Response: We have corrected the main text, as instructed.

 

Comment 15: Figure 2 Caption: The phrase "The wild-type and Cant1^−/− mice were used as control mice." is repeated in Figures 1 and 2. It may be better to indicate this in the "Materials and Methods" section to avoid repetition.

Response: We have added the following sentence in Section 4.1 of the main text: Given that the Cant1^+/− mice did not present an overt phenotype, the wild-type and Cant1^+/− littermates were used as Ctrl mice. We have deleted this information from the legends of Figures 1 and 2.

 

Comment 16: Throughout the manuscript: Consider standardizing the abbreviation of control as "Ctrl" (as used in some places) or "control" (written out) for consistency.

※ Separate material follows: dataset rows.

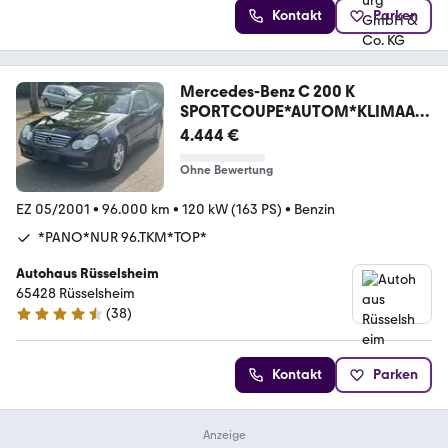
Kontakt
Parken
Mercedes-Benz C 200 K
SPORTCOUPE*AUTOM*KLIMAA*P
ANO*NUR 96.TKM*
4.444 €
Ohne Bewertung
EZ 05/2001
•
96.000 km
•
120 kW (163 PS)
•
Benzin
*PANO*NUR 96.TKM*TOP*
Autohaus Rüsselsheim
65428 Rüsselsheim
(
38
)
4.4 Sterne
Kontakt
Parken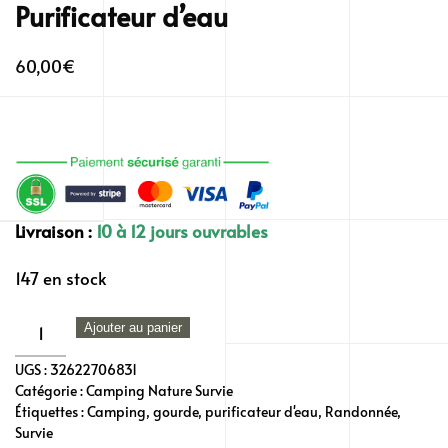
Purificateur d’eau
60,00
€
Livraison :
10 à 12 jours ouvrables
147 en stock
quantité
Ajouter au panier
de
UGS :
32622706831
Purificateur
Catégorie :
Camping Nature Survie
d'eau
Étiquettes :
Camping
,
gourde
,
purificateur d'eau
,
Randonnée
,
Survie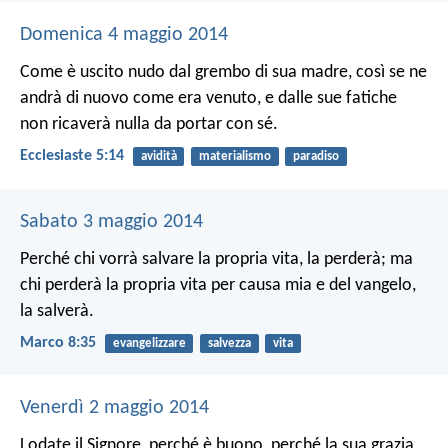
Domenica 4 maggio 2014
Come è uscito nudo dal grembo di sua madre, così se ne
andrà di nuovo come era venuto, e dalle sue fatiche
non ricaverà nulla da portar con sé.
Ecclesiaste 5:14
avidità
materialismo
paradiso
Sabato 3 maggio 2014
Perché chi vorrà salvare la propria vita, la perderà; ma
chi perderà la propria vita per causa mia e del vangelo,
la salverà.
Marco 8:35
evangelizzare
salvezza
vita
Venerdì 2 maggio 2014
Lodate il Signore, perché è buono,
perché la sua grazia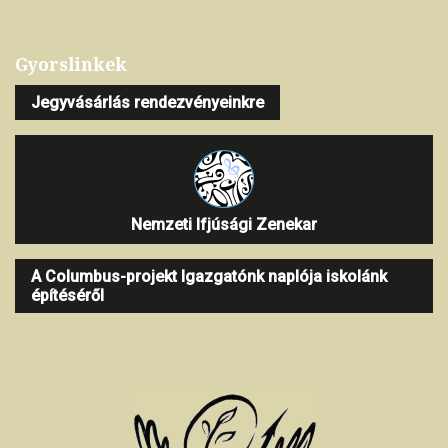
Gyorslinkek
Jegyvásárlás rendezvényeinkre
Nemzeti Ifjúsági Zenekar
A Columbus-projekt Igazgatónk naplója iskolánk
építéséről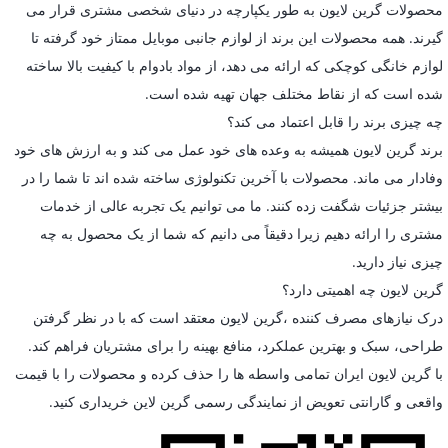
محصولات گرین لایون به طور یکپارچه در دنیای شخصی مشتری قرار می
گیرند. همه محصولات این برند از لوازم جانبی موبایل ممتاز خود گرفته تا
لوازم خانگی کوچکی که ارائه می دهد، از مواد بادوام با کیفیت بالا ساخته
شده است که از نقاط مختلف جهان تهیه شده است.
چه چیزی برند را قابل اعتماد می کند؟
برند گرین لایون همیشه به وعده های خود عمل می کند و به ارزش های خود
وفادار می ماند. محصولات با آخرین تکنولوژی ساخته شده اند تا شما را در
بیشتر جزئیات شگفت زده کنند. ما می توانیم یک تجربه عالی از خدمات
مشتری را ارائه دهیم زیرا دقیقاً می دانیم که شما از یک محصول به چه
چیزی نیاز دارید.
گرین لایون چه اهمیتی دارد؟
درک نیازهای مصرف کننده ،گرین لایون معتقد است که با در نظر گرفتن
طراحی، سبک و بهترین عملکرد، منافع بهینه را برای مشتریان فراهم کند.
با گرین لایون ایران تمامی واسطه ها را حذف کرده و محصولات را با قیمت
واقعی و گارانتی تعویض از نمایندگی رسمی گرین لاین خریداری کنید.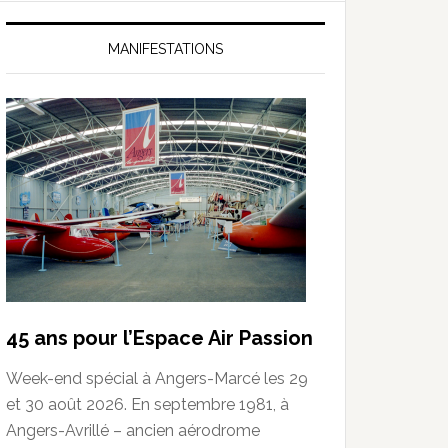
MANIFESTATIONS
45 ans pour l’Espace Air Passion
Week-end spécial à Angers-Marcé les 29
et 30 août 2026. En septembre 1981, à
Angers-Avrillé – ancien aérodrome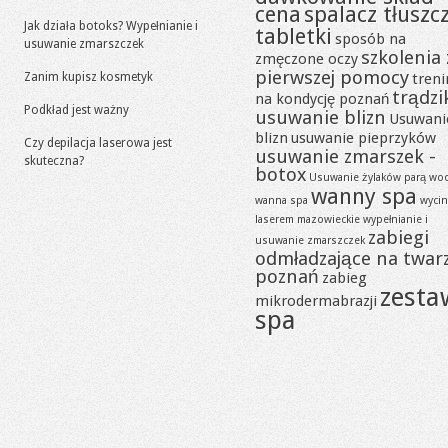
cena
spalacz tłuszc
Jak działa botoks? Wypełnianie i
tabletki
sposób na
usuwanie zmarszczek
szkolenia 
zmęczone oczy
pierwszej pomocy
Zanim kupisz kosmetyk
tren
trądzi
na kondycję poznań
Podkład jest ważny
usuwanie blizn
Usuwani
blizn
usuwanie pieprzyków
Czy depilacja laserowa jest
usuwanie zmarszek -
skuteczna?
botox
Usuwanie żylaków parą wo
wanny spa
wanna spa
wycin
laserem mazowieckie
wypełnianie i
zabiegi
usuwanie zmarszczek
odmładzające na twar
poznań
zabieg
zesta
mikrodermabrazji
spa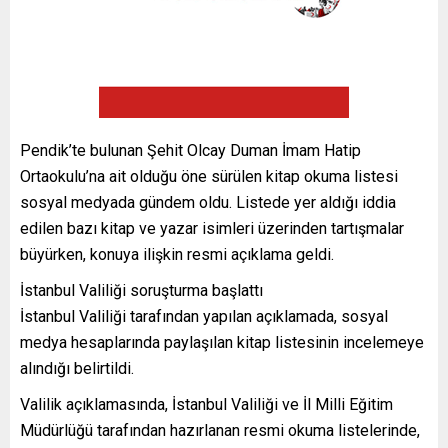
Pendik’te bulunan Şehit Olcay Duman İmam Hatip
Ortaokulu’na ait olduğu öne sürülen kitap okuma listesi
sosyal medyada gündem oldu. Listede yer aldığı iddia
edilen bazı kitap ve yazar isimleri üzerinden tartışmalar
büyürken, konuya ilişkin resmi açıklama geldi.
İstanbul Valiliği soruşturma başlattı
İstanbul Valiliği tarafından yapılan açıklamada, sosyal
medya hesaplarında paylaşılan kitap listesinin incelemeye
alındığı belirtildi.
Valilik açıklamasında, İstanbul Valiliği ve İl Milli Eğitim
Müdürlüğü tarafından hazırlanan resmi okuma listelerinde,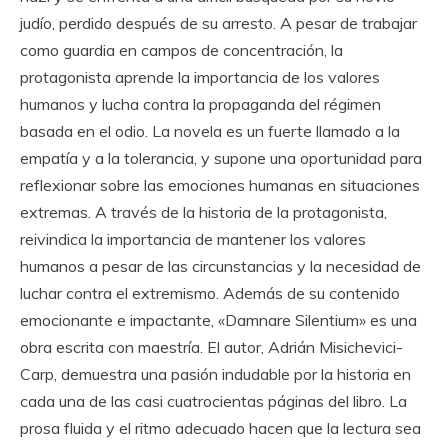
judío, perdido después de su arresto. A pesar de trabajar
como guardia en campos de concentración, la
protagonista aprende la importancia de los valores
humanos y lucha contra la propaganda del régimen
basada en el odio. La novela es un fuerte llamado a la
empatía y a la tolerancia, y supone una oportunidad para
reflexionar sobre las emociones humanas en situaciones
extremas. A través de la historia de la protagonista,
reivindica la importancia de mantener los valores
humanos a pesar de las circunstancias y la necesidad de
luchar contra el extremismo. Además de su contenido
emocionante e impactante, «Damnare Silentium» es una
obra escrita con maestría. El autor, Adrián Misichevici-
Carp, demuestra una pasión indudable por la historia en
cada una de las casi cuatrocientas páginas del libro. La
prosa fluida y el ritmo adecuado hacen que la lectura sea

Response: We have unified this by using the abbreviation "Ctrl" for the control.

 

Reviewer 3 Report

Comments and Suggestions for Authors

This is a phenotype study of CANT1 gene knockout mice to explore the potential role of CANT1 in tendon collagen production. Unfortunately, there is a lack of pathological models to further explore the regulatory mechanisms of CANT1 in tendon related diseases.

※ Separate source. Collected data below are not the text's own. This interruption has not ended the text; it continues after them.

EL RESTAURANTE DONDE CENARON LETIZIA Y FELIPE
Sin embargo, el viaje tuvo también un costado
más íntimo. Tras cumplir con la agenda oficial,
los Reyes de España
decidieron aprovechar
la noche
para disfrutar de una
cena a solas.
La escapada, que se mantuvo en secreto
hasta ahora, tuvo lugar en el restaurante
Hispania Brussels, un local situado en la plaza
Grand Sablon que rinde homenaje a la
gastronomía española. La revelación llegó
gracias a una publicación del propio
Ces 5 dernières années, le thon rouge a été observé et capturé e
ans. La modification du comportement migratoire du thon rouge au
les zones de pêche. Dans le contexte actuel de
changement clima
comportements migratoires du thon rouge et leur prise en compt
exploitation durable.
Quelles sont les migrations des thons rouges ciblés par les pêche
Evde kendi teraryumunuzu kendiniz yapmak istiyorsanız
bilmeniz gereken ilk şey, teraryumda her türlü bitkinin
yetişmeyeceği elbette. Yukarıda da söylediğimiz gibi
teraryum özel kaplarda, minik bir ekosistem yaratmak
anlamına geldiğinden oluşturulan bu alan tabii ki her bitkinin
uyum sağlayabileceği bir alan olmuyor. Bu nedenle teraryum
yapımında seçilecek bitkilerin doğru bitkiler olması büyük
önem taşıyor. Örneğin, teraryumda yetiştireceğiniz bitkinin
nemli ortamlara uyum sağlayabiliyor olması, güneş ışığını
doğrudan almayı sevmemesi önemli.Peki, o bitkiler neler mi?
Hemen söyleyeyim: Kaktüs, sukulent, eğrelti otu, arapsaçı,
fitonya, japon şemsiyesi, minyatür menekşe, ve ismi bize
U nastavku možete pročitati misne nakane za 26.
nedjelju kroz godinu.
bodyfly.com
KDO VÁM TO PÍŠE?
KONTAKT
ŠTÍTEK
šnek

Comments on the Quality of English Language

It is recommended for native English speakers to revise this manuscript.

Author Response

Comment 1: This is a phenotype study of CANT1 gene knockout mice to explore the potential role of CANT1 in tendon collagen production. Unfortunately, there is a lack of pathological models to further explore the regulatory mechanisms of CANT1 in tendon related diseases.

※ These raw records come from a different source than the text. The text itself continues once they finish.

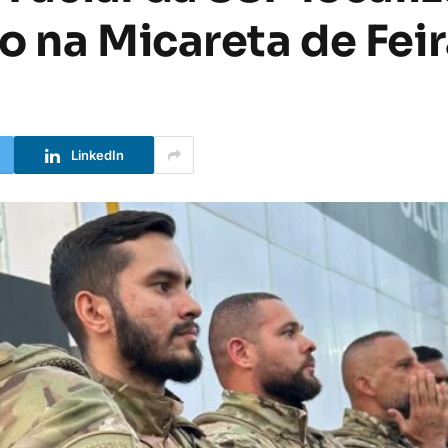
o na Micareta de Fei
LinkedIn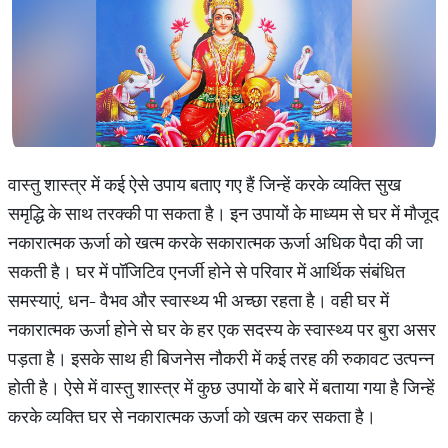
वास्तु शास्त्र में कई ऐसे उपाय बताए गए हैं जिन्हें करके व्यक्ति सुख
समृद्धि के साथ तरक्की पा सकता है। इन उपायों के माध्यम से घर में मौजूद
नकारात्मक ऊर्जा को खत्म करके सकारात्मक ऊर्जा अधिक पैदा की जा
सकती है। घर में पॉजिटिव एनर्जी होने से परिवार में आर्थिक संबंधित
समस्याएं, धन- वैभव और स्वास्थ्य भी अच्छा रहता है। वही घर में
नकारात्मक ऊर्जा होने से घर के हर एक सदस्य के स्वास्थ्य पर बुरा असर
पड़ता है। इसके साथ ही बिजनेस नौकरी में कई तरह की रुकावट उत्पन्न
होती है। ऐसे में वास्तु शास्त्र में कुछ उपायों के बारे में बताया गया है जिन्हें
करके व्यक्ति घर से नकारात्मक ऊर्जा को खत्म कर सकता है।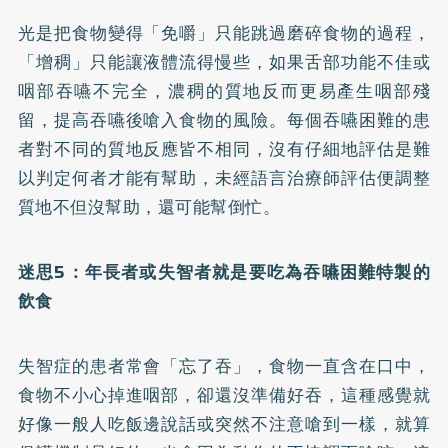
光是把食物變得「免嚼」只能跳過磨碎食物的過程，
「增稠」只能讓液體流得慢些，如果舌部功能不佳或
咽部吞嚥不完全，濃稠的質地反而更易產生咽部殘
留，提高吞嚥後嗆入食物的風險。每個吞嚥困難的患
者對不同的質地反應皆不相同，沒有仔細地評估是難
以判定何者才能有幫助，未經語言治療師評估便調整
質地不但沒幫助，還可能幫倒忙。
迷思5
：年長者或失智者就是要吃為吞嚥困難特製的
飲食
失智症的患者常會「忘了吞」，食物一直含在口中，
食物不小心掉進咽部，卻還沒準備好吞，這種感覺就
好像一般人吃飯邊說話或突然不注意嗆到一樣，就算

Response: We agree that there is a lack of pathological models to further explore the regulatory mechanisms of CANT1 in tendon related diseases. However, we think that these analyses are beyond the scope of additional experiments. We would like this to be a topic for future research.

 

Comment 2: It is recommended for native English speakers to revise this manuscript.

Response: We have edited our manuscript using MDPI author services and submitted the English proofreading certificate.

Round 2

Reviewer 1 Report

Comments and Suggestions for Authors

The authors have taken the comments and suggestions into account and modified the manuscript accordingly.

Reviewer 2 Report

Comments and Suggestions for Authors

The revisions have adequately addressed the previously identified deficiencies. The manuscript now appears to have reached a level of quality and completeness that makes it suitable for acceptance.